LEMON: Isn't that gross?

PHILLIPS: Wolf Blitzer would never on anybody.

BLITZER: Oh my God. That was awful -- that spit (INAUDIBLE). Terrible, disgusting.


BLITZER: All right, guys, coming up at the top of the hour, I'll be speaking about the presidential contest with the highest ranking African-American in Congress. You're going to want to hear what Congressman James Clyburn from South Carolina has to say about the disturbing gender and racial comments we've been hearing so much about in the Democratic campaign. That's coming up.

In Saudi Arabia, President Bush has a message for the oil producing countries -- words he hopes will help you at the gas pump.

And we'll also be getting our first look at the exit polls from today's Michigan primary. You're going to find out what's on the minds of the voters. All that and a lot more coming up, guys, right here in "THE SITUATION ROOM."

PHILLIPS: Wolf, what instrument did you play?

BLITZER: Saxophone, baritone saxophone.


BLITZER: At Kenmore West Senior High School outside of Buffalo.

PHILLIPS: And what was your favorite tune?


BLITZER: I was really bad at it.

PHILLIPS: You were really bad...


PHILLIPS: You don't have a favorite tune?

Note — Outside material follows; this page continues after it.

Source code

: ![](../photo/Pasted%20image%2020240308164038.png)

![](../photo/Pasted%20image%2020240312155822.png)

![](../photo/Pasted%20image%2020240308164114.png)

BLITZER: But I was in the band, in the marching band. I did the whole nine yards.

LEMON: Oh, gosh.


BLITZER: But -- because I liked it, but I was not very good at it.

PHILLIPS: Oh, poor Wolf.


PHILLIPS: Well, look at you now, Wolf Blitzer. You're the man.

BLITZER: It goes to show you.

LEMON: Shows to go you.

BLITZER: Is this a great country or what?

PHILLIPS: Yes, it is.


LEMON: All right, I'm getting -- we've got to go. We've got to go.

Thanks, Wolf. We'll see you at the top of the hour.

The closing bell and a wrap of all the action on Wall Street straight ahead.


PHILLIPS: All right, the closing bell about to ring on Wall Street.

LEMON: Susan Lisovicz is standing by with a final look at the trading day.

I bet you wish you were saying TGIF, but it's only Tuesday.

SUSAN LISOVICZ, CNN CORRESPONDENT: It's only Tuesday. I asked one trader -- I asked one trader today, I said what's the good word? He said the market closes at 4:00.